Merge pull request #13 from s3alfisc/get_weights-port

add get_weights port
py-econometrics · Oct 14, 2022 · 371a530 · 371a530
2 parents 3d91549 + dee43a1
commit 371a530
Showing 1 changed file with 80 additions and 0 deletions.
diff --git a/src/get_weights.py b/src/get_weights.py
@@ -0,0 +1,80 @@
+import numpy as np
+from itertools import product
+
+class WildDrawFunctionException(Exception):
+    pass
+
+def rademacher(n: int) -> np.ndarray:
+    rng = np.random.default_rng()
+    return rng.choice([-1,1],size=n, replace=True)
+
+def mammen(n: int) -> np.ndarray:
+    rng = np.random.default_rng()
+    return rng.choice(
+        a= np.array([-1, 1]) * (np.sqrt(5) + np.array([-1, 1])) / 2, #TODO: #10 Should this divide the whole expression by 2 or just the second part
+        size=n,
+        replace=True,
+        p = (np.sqrt(5) + np.array([1, -1])) / (2 * np.sqrt(5))
+    )
+
+def norm(n):
+    rng = np.random.default_rng()
+    return rng.normal(size=n)
+
+def webb(n):
+    rng = np.random.default_rng()
+    return rng.choice(
+        a = np.concatenate([-np.sqrt(np.array([3,2,1]) / 2), np.sqrt(np.array([1,2,3]) / 2)]),
+        replace=True,
+        size=n
+    )
+
+wild_draw_fun_dict = {
+    'rademacher' : rademacher,
+    'mammen' : mammen,
+    'norm' : norm,
+    'webb' : webb
+}
+
+
+def get_weights(t : str, full_enumeration: bool, N_G_bootcluster: int, boot_iter: int) -> np.ndarray:
+    """draw bootstrap weights
+
+    Args:
+        t (str): the type of the weights distribution. Either 'rademacher', 'mammen', 'norm' or 'webb'
+        full_enumeration (bool): should deterministic full enumeration be employed
+        N_G_bootcluster (int): the number of bootstrap clusters
+        boot_iter (int): the number of bootstrap iterations
+
+    Returns:
+        np.ndarray: a matrix of dimension N_G_bootcluster x (boot_iter + 1)
+    """    
+
+    #TODO: we can use the `case` feature in python, but that's only available in 3.10+ will do a 3.7 version for now
+    # Will take out this and make separate functions for readability
+
+    wild_draw_fun = wild_draw_fun_dict.get(t)
+
+    if wild_draw_fun is None:
+        raise WildDrawFunctionException("Function type specified is not supported or there is a typo.")
+
+    # do full enumeration for rademacher weights if bootstrap iterations
+    # B exceed number of possible permutations else random sampling
+
+    # full_enumeration only for rademacher weights (set earlier)
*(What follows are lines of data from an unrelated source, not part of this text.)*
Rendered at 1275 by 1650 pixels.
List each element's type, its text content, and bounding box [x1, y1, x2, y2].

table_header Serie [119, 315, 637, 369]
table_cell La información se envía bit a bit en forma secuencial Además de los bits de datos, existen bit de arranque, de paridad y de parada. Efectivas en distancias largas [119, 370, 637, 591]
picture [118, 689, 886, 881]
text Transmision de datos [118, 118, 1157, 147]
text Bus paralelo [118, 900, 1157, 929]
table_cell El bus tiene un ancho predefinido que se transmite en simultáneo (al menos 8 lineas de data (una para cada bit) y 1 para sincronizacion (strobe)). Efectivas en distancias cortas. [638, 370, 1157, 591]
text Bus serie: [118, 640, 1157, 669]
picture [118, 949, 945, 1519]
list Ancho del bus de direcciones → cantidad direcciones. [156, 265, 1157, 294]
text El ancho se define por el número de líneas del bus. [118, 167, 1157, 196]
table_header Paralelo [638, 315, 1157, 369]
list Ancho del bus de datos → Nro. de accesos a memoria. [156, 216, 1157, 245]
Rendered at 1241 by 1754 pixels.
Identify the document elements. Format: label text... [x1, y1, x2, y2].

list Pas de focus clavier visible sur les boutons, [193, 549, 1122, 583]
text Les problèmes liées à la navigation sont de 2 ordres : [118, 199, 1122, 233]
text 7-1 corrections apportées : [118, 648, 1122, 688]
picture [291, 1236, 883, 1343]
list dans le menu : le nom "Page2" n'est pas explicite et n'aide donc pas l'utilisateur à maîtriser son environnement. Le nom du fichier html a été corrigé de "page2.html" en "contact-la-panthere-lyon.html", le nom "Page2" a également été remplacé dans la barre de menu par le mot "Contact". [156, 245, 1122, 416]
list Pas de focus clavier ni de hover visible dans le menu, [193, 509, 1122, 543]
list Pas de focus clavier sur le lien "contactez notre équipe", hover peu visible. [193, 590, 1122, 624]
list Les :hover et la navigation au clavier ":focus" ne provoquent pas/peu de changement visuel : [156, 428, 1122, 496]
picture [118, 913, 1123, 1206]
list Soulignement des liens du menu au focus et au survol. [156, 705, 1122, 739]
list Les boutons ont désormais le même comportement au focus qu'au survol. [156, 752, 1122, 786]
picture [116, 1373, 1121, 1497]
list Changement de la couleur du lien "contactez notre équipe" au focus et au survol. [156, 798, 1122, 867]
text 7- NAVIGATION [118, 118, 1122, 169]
+    if full_enumeration: 
+        t = 0 # what is this needed for? 
+        # with N_G_bootcluster draws, get all combinations of [-1,1] WITH 
+        # replacement, in matrix form
+        v0 = np.transpose(np.array(list(product([-1,1], repeat=N_G_bootcluster))))
+    else:
+        # else: just draw with replacement - by chance, some permutations
+        # might occur more than once
+        v0 = wild_draw_fun(n = N_G_bootcluster * boot_iter)
+        v0.reshape(N_G_bootcluster, boot_iter) # weights matrix
+
+    v = np.insert(v0, 0, 1,axis = 1)
+
+    return v
+
+